Consider that this appeared to be headed toward splitting iconic rivals Ohio State and Michigan into separate divisions. They would still play each other during the regular season but would broker their end-of-year slot for a chance to meet in the title game.
That’s where the momentum seemed headed when gleaning information from recent interviews with key officials such as Big Ten commissioner Jim Delany, Wisconsin athletic director Barry Alvarez, Ohio State president Gordon Gee and Michigan athletic director David Brandon.
That setup would have smoothed the path for Penn State and Wisconsin to join Ohio State in one division. And enable Nebraska and Iowa to join Michigan in the other.
But now there are rumblings that the Ohio State-Michigan split may not be a done deal.
A public backlash around moving the Ohio State-Michigan game from its usual spot may get the power brokers to at least reconsider this notion — or separate the two teams and still hold the game at end of the season.
Of course, that scenario would set up the possibility that Ohio State and Michigan would play a rematch a week later for the Big Ten title.
Kind of confusing, huh?
For sure, though, Big Ten officials do want balanced divisions by splitting up the six “power programs,” three teams in each.
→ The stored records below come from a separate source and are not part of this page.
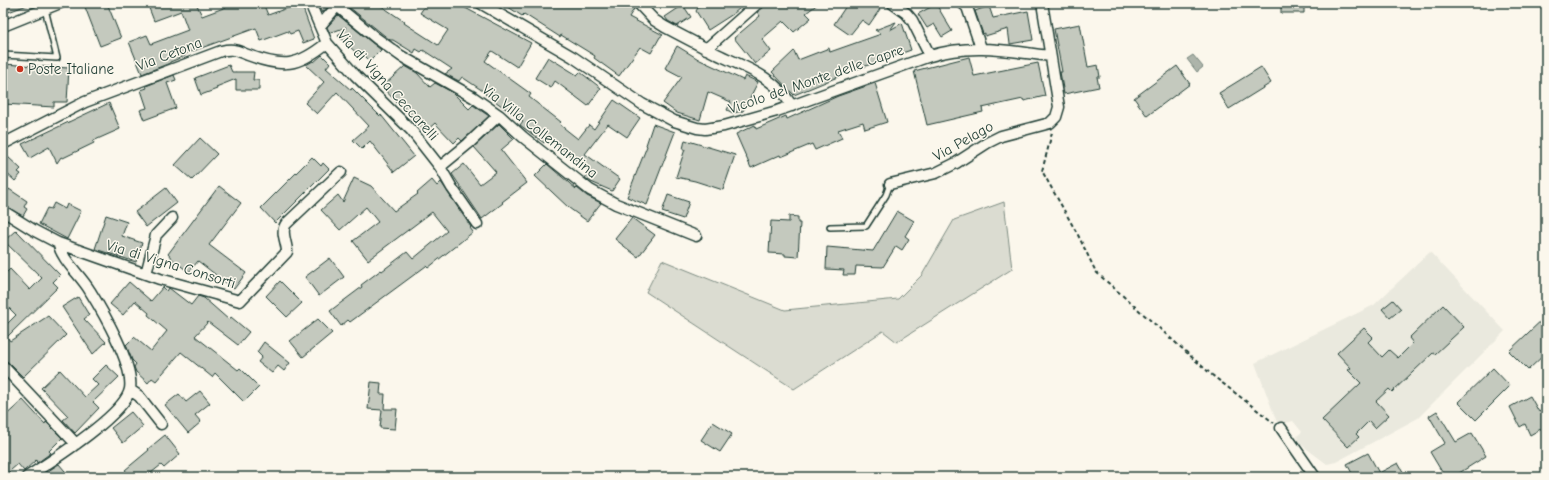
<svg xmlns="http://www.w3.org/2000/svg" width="1549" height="480" font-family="'Comic Neue',sans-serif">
<rect width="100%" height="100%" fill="#fbf7ec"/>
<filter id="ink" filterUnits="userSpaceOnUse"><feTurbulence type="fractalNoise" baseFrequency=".025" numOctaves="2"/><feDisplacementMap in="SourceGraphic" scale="8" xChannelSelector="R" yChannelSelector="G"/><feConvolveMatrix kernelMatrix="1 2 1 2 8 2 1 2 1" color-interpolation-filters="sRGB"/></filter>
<g filter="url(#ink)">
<!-- built -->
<path fill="#eae9de" d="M1430,252L1505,331L1418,418L1336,462L1327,464L1299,443L1297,436L1302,432L1293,421L1278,425L1255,363L1374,305Z"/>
<!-- green -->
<path fill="#dbdcd1" stroke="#7d8c82" d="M1004,202L1012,269L897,342L883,331L794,389L646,292L662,260L785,310L898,299L922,275L954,220Z"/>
<!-- water -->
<path fill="#adb4aa" stroke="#74847b" d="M1193,55L1203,67L1197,72L1187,59Z"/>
<!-- building -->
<path fill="#c4c9be" stroke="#1f3d34" d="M3,3H30V4L3,14Z
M95,3H107L121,38L100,46L85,7Z
M147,3H199L197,5L202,16L237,3H263L268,15L301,3L314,39L303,43L298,31L290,34L288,31L261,41L256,28L185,54V56L170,62V63L142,74L129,42L147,35L151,44L188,30L181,11L154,21Z
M317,3H331L322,13Z
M344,3H377L405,22L404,23L438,45L448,30L420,13L427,3H456L531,43L517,67L492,51L485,61L531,94L529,97L561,122L559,124L578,139L589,125L594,129L614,100L640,118L627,137L608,124L585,154L620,179L612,191L591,182L585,178L590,171L548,138L544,143L520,125L523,121L485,94L486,93L462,77L459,81L445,74L452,69L423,50L421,52L416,49L414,53L393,40H390Z
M502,3H628L634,9L629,17L663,35L660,37L651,53L640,47L619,76L594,58L595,56L561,35L560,37L524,14L522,16Z
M701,3H746L733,14L708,30L696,11Z
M764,3H819L806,13L811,18L794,32L783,21L762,39L771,51L755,64L734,38L760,16L757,12L763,8Z
M848,3H871L880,9L869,25L862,20L850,35L834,24Z
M1281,3H1304V13H1281Z
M936,4L952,31L942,37L934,24L927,28L918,14Z
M683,5L691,17L677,26L668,21L665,17Z
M989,6L993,18L1028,11L1033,40L1010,44L1008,29L985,36V33L983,34L975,11Z
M338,15L381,50L370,61L365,56L362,58L338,36L346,27L330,33L329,32L327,27Z
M896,22L890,30L902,23L911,50L840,75V76L794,95L772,72L794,51L798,60L829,48L830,52L881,34L875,30Z
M1080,24L1088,67L1098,65L1100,77H1097L1099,87L1064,94L1060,72H1062L1054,29Z
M677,46L700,60L743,80L745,76L758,82L743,111L733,113L727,110L731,102L708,92L700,120L677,113L663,103L682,77L665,68Z
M322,55L330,63L326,68L351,90L352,88L380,116L381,115L414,156L394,172L370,141L362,149L353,140L369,126L337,92L317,114L305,103L324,82L306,65L313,61L314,62Z
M548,57L577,75L580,72L601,88L588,106L555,81L551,88L535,78Z
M969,57L974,76L1038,63L1045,96L1024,101L1023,99L982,108L983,112L927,125L914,71Z
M3,64L69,68L67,102H54V107L3,104Z
M229,65L232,72H254L253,80H259V90H236V79L216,87L217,89L201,95L195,78Z
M405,66L417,73L430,87L435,83L452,92L469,109L473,105L489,116L462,141L459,138L454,143L435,123L425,132L400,104L399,105L382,87Z
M1177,66L1190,84L1147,116L1134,98Z
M1261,67L1271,83L1229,109L1219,93Z
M174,75L176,80L167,83L176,108L144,120L140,110L147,108L141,90L147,88L146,86Z
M875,83L887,122L865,129L863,122L838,130L842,138L815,150L812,144L781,157L780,155L751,168L736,134L755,125L756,129L786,116L787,119L838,96Z
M109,103L120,129L93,141L94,143L63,158L61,157L57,163L49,147L30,158L22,144Z
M499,124L514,139L501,150L527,183L502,202L503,203L482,219L452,174L464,164L480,184L496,172L474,147Z
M653,124L675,132L647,205L627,197L647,146L646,145Z
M200,138L217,154L192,180L175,165Z
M685,140L735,155L723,190L695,181L676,177L685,149H683Z
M8,157L21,169L18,172L21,174L15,181L3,170V162Z
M312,157L321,166L323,163L329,169L275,223L261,208Z
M547,164L576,189L577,188L587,196L601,203L587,221L569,208L535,176Z
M354,178L371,186L394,211L418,194L417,193L432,180L437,186L441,182L471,227L470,228L473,232L428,268L426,266L350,322L348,320L341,326L330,311L362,287L361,285L381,270L382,271L407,252L413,259L447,231L432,212L368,260L353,241L378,222L366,207L340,230L321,210L338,195L343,202Z
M219,186L241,203L209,245L246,273L234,289L198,261L189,272L174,261L168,254Z
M166,188L177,203L146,227L135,212Z
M9,189L27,201L24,207L27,209L23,216L3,205V198Z
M668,195L689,202L683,219L662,212Z
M54,203L65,209L67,204L81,211L67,239L39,224L47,208L51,209Z
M897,211L914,221L905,236L909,239L902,250L896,246L883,267L856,266L855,275H843L844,270L826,269L827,247L873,251Z
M106,215L127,222L122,236L142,243L136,262L95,249Z
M789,216L798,217V223H800L798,257L785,256V254L769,253L771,221L789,222Z
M632,218L655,235L638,257L615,239Z
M16,230L60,275L53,282L58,287L7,337L10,341L48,316L66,335L23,377L8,362L3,360V328L16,315L3,302V276L10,269L30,290L42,278L4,241Z
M330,258L344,277L319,296L305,277Z
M280,281L302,303L287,317L266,296Z
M129,282L151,301L163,287L167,291L169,288L191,305L198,296L204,298L229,320L231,317L249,332L238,345L208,322L195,336L238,370L240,368L259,387L244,402L215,373L212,377L181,352L156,381L152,378L148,383L136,372L134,367L136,364L132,360L126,345L134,337L151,351L167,331L148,315L149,313L135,301L123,315L110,304Z
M78,297L89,315L84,319L106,342L93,354L62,307Z
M1393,300L1401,309L1390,318L1382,309Z
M1443,305L1464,327L1435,354L1433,353L1392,392L1389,389L1376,401L1389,415L1375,428L1369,421L1356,434L1359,437L1348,447L1322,420L1361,383L1348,370L1351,368L1337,353L1364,328L1373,337L1368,342L1382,357L1389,350L1398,358L1413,343L1409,338Z
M1546,316V353L1528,370L1509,351Z
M318,319L332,333L303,357L290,341Z
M264,342L290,363L284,371L278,366L272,373L258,362L262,357L257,352Z
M106,365L119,377L93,402L99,408L75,433L63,420L68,416L41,388L60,370L85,397L98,385L92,379Z
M1493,368L1510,386L1476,420L1458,402Z
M371,382L381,383L380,394H385L384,409H397L395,429L380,428L382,410L368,409Z
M200,391L210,403L195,415L201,422L188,433L165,405L179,394L186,402Z
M1530,396L1539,412L1546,408V426L1530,435L1525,424L1520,427L1510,407Z
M23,400L45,424L46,422L62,438L49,451L51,453L48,455L37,463L36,460L24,471L18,464L3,477V418Z
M1437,411L1456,442L1472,433L1486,456L1453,477H1445L1430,452L1445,443L1429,416Z
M131,412L143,426L123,443L111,428Z
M713,422L732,434L720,452L701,440Z
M165,435L180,454L164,468L161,465L146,477H131L125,470L149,450L148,449Z
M1368,453L1379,473L1398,463L1406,477H1354L1347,464Z
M59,464L70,477H49L45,473Z"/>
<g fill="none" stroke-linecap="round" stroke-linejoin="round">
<defs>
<path id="service" d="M3,55L57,58L45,9
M830,227L866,226L886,195L890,184"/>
<path id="minor" d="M310,3L327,43L355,75L411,130L440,167L452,188L477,224
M480,3L573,57L642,104L674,121L697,128L705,129L724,126L777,111L930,56C971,43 1009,51 1050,56
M638,3L654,20L665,27C682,36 699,45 717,54C746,68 774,76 792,106
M892,3L906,13L912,20L930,56
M962,3L967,7L981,48
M3,26L60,3
M320,26L337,6L376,38L401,56L473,97L499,115L523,137L590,190L616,204L696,236
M706,49L758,3
M3,144L85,102L221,51C234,48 237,51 248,55C284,68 297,67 327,43
M440,167L468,144L499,115
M890,184L936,173L956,163L987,143L1001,136L1050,123L1056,117L1059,107L1042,3
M3,211L35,231L58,243L160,279L240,301L287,252C287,242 280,232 286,224L341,172
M146,274L156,235L172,218
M3,366L76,444
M130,390L139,396L161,424
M1281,428L1315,477
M27,477C50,462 125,415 130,389C134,365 103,312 90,291C80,274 63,262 58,243"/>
</defs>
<!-- service casing -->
<use href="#service" stroke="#1f3d34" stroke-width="8"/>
<!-- minor casing -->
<use href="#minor" stroke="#1f3d34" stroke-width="13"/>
<!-- path -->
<path stroke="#1f3d34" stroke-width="2" stroke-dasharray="4 3" stroke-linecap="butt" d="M1052,133L1042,171L1078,235L1096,272L1212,375L1274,423"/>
<!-- service -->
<use href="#service" stroke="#fbf7ec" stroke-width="5"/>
<!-- minor -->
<use href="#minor" stroke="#fbf7ec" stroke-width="10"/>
</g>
</g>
<!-- markers -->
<circle fill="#c8321e" stroke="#fbf7ec" stroke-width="1.5" cx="20" cy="69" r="4"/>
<g text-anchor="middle" stroke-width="3" stroke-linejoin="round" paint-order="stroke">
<!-- street labels -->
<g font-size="15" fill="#1f3d34" stroke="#fbf7ec">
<text transform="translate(169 54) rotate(-21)" y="5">Via Cetona</text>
<text transform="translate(816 79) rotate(-19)" y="5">Vicolo del Monte delle Capre</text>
<text transform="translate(388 85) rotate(48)" y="5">Via di Vigna Ceccarelli</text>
<text transform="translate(540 131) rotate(38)" y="5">Via Villa Collemandina</text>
<text transform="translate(963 141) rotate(-29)" y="5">Via Pelago</text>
<text transform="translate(171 264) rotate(17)" y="5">Via di Vigna Consorti</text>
</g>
<!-- poi labels -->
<g font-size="15" fill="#1f3d34" stroke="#fbf7ec" text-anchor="start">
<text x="28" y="74">Poste Italiane</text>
</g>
</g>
<!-- margin -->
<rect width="1549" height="480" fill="none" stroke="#fbf7ec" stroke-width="16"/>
<rect x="8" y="8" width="1533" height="464" fill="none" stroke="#1f3d34" stroke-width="1.5" filter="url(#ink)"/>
</svg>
The most likely move is that Iowa and Wisconsin, viewed as program equals, will play in separate divisions and will maintain their rivalry with a “protected” game.
The rest is too tough to call.
For example, if Big Ten officials do reverse course and keep Ohio State and Michigan together, look for some sort of geographically-mixed setup in which Penn State and Nebraska are in the same division along with teams from the eastern and western side of the league.
At least we expect to know the answers in the next month.